Goal of the exercise: Report every line below that has the string "General" in it.

Provided records:
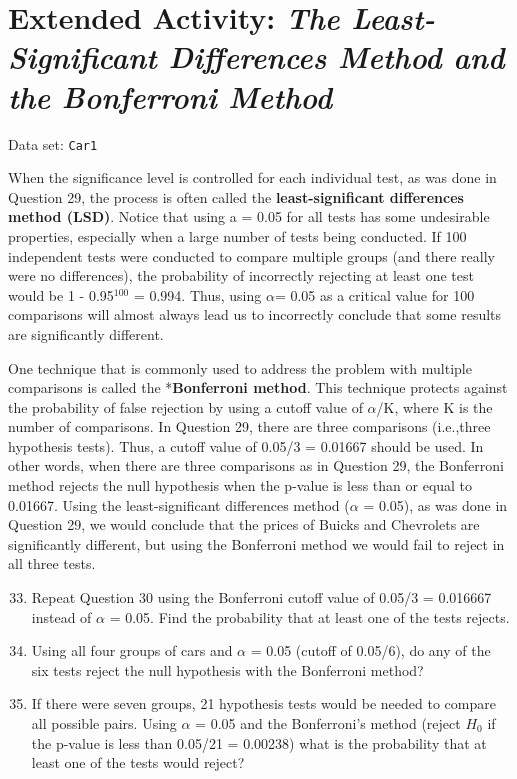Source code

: \documentclass[
]{report}
\begin{document}
\section*{\texorpdfstring{Extended Activity: \emph{The Least-Significant Differences Method and the Bonferroni Method}}{Extended Activity: The Least-Significant Differences Method and the Bonferroni Method}}\label{extended-activity-the-least-significant-differences-method-and-the-bonferroni-method}

Data set: \texttt{Car1}

When the significance level is controlled for each individual test, as was done in Question 29, the process is often called the \textbf{least-significant differences method (LSD)}. Notice that using a = 0.05 for all tests has some undesirable properties, especially when a large number of tests being conducted. If 100 independent tests were conducted to compare multiple groups (and there really were no differences), the probability of incorrectly rejecting at least one test would be 1 - 0.95\(^{100}\) = 0.994. Thus, using \(\alpha\)= 0.05 as a critical value for 100 comparisons will almost always lead us to incorrectly conclude that some results are significantly different.

One technique that is commonly used to address the problem with multiple comparisons is called the *\textbf{Bonferroni method}. This technique protects against the probability of false rejection by using a cutoff value of \(\alpha\)/K, where K is the number of comparisons. In Question 29, there are three comparisons (i.e.,three hypothesis tests). Thus, a cutoff value of 0.05/3 = 0.01667 should be used. In other words, when there are three comparisons as in Question 29, the Bonferroni method rejects the null hypothesis when the p-value is less than or equal to 0.01667. Using the least-significant differences method (\(\alpha\) = 0.05), as was done in Question 29, we would conclude that the prices of Buicks and Chevrolets are significantly different, but using the Bonferroni method we would fail to reject in all three tests.

\begin{enumerate}
  \setcounter{enumi}{32}
  \item Repeat Question 30 using the Bonferroni cutoff value of 0.05/3 = 0.016667 instead of $\alpha$ = 0.05. Find the probability that at least one of the tests rejects.
  \item Using all four groups of cars and $\alpha$ = 0.05 (cutoff of 0.05/6), do any of the six tests reject the null hypothesis with the Bonferroni method?
  \item If there were seven groups, 21 hypothesis tests would be needed to compare all possible pairs. Using $\alpha$ = 0.05 and the Bonferroni’s method (reject $H_0$ if the p-value is less than 0.05/21 = 0.00238) what is the probability that at least one of the tests would reject?
\end{enumerate}
\end{document}
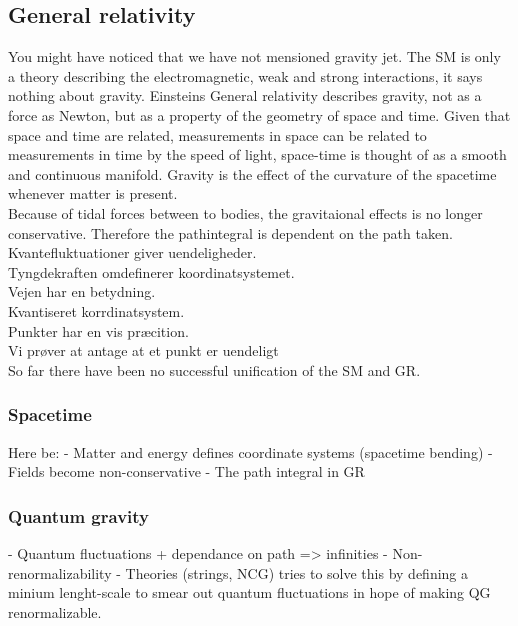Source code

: \subsection{General relativity}
You might have noticed that we have not mensioned gravity jet. The SM is only a theory describing the electromagnetic, weak and strong interactions, it says nothing about gravity. Einsteins General relativity describes gravity, not as a force as Newton, but as a property of the geometry of space and time. Given that space and time are related, measurements in space can be related to measurements in time by the speed of light, space-time is thought of as a smooth and continuous manifold. Gravity is the effect of the curvature of the spacetime whenever matter is present.\\
Because of tidal forces between to bodies, the gravitaional effects is no longer conservative. Therefore the pathintegral is dependent on the path taken.\\
Kvantefluktuationer giver uendeligheder. \\
Tyngdekraften omdefinerer koordinatsystemet.\\ 
Vejen har en betydning. \\
Kvantiseret korrdinatsystem.\\ 
Punkter har en vis præcition. \\
Vi prøver at antage at et punkt er uendeligt \\
So far there have been no successful unification of the SM and GR.

\subsubsection{Spacetime}
Here be:
- Matter and energy defines coordinate systems (spacetime bending)
- Fields become non-conservative
- The path integral in GR

\subsubsection{Quantum gravity}
- Quantum fluctuations + dependance on path => infinities
- Non-renormalizability
- Theories (strings, NCG) tries to solve this by defining a minium lenght-scale
  to smear out quantum fluctuations in hope of making QG renormalizable.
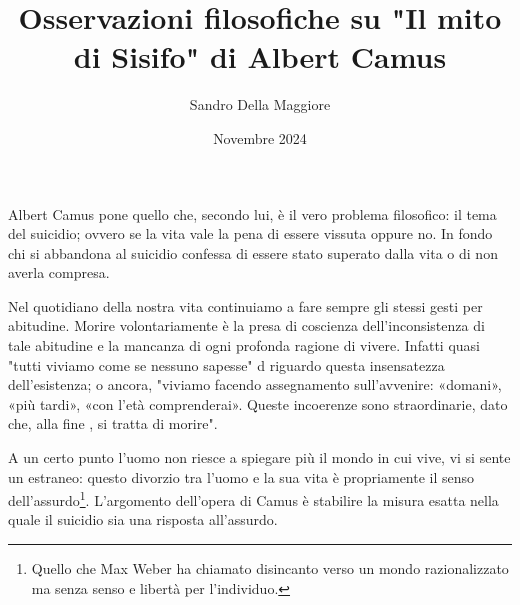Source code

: \documentclass[a4paper,12pt,oneside]{article}%
\begin{document}
	\author{Sandro Della Maggiore}
	\title{Osservazioni filosofiche su "Il mito di Sisifo" di Albert Camus}
	\date{Novembre 2024}
	
	\maketitle
	
Albert Camus pone quello che, secondo lui, è il vero problema filosofico: il tema del suicidio; ovvero se la vita vale la pena di essere vissuta	oppure no. In fondo chi si abbandona al suicidio confessa di essere stato superato dalla vita o di non averla compresa.

Nel quotidiano della nostra vita continuiamo a fare sempre gli stessi gesti per abitudine. Morire volontariamente è la presa di coscienza dell'inconsistenza di tale abitudine e la mancanza di ogni profonda ragione di vivere. Infatti quasi "tutti viviamo come se nessuno sapesse" d riguardo questa insensatezza dell'esistenza; o ancora, "viviamo facendo assegnamento sull'avvenire: «domani», «più tardi», «con l'età comprenderai». Queste incoerenze sono straordinarie, dato che, alla fine , si tratta di morire".

A un certo punto l'uomo non riesce a spiegare più il mondo in cui vive, vi si sente un estraneo: questo divorzio tra l'uomo e la sua vita è propriamente il senso dell'assurdo\footnote{Quello che Max Weber ha chiamato disincanto verso un mondo razionalizzato ma senza  senso e libertà per l'individuo.}. L'argomento dell'opera di Camus è stabilire la misura esatta nella quale il suicidio sia una risposta all'assurdo.


	
	
	
\end{document}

Final answer:
: \subsection{General relativity}
You might have noticed that we have not mensioned gravity jet. The SM is only a theory describing the electromagnetic, weak and strong interactions, it says nothing about gravity. Einsteins General relativity describes gravity, not as a force as Newton, but as a property of the geometry of space and time. Given that space and time are related, measurements in space can be related to measurements in time by the speed of light, space-time is thought of as a smooth and continuous manifold. Gravity is the effect of the curvature of the spacetime whenever matter is present.\\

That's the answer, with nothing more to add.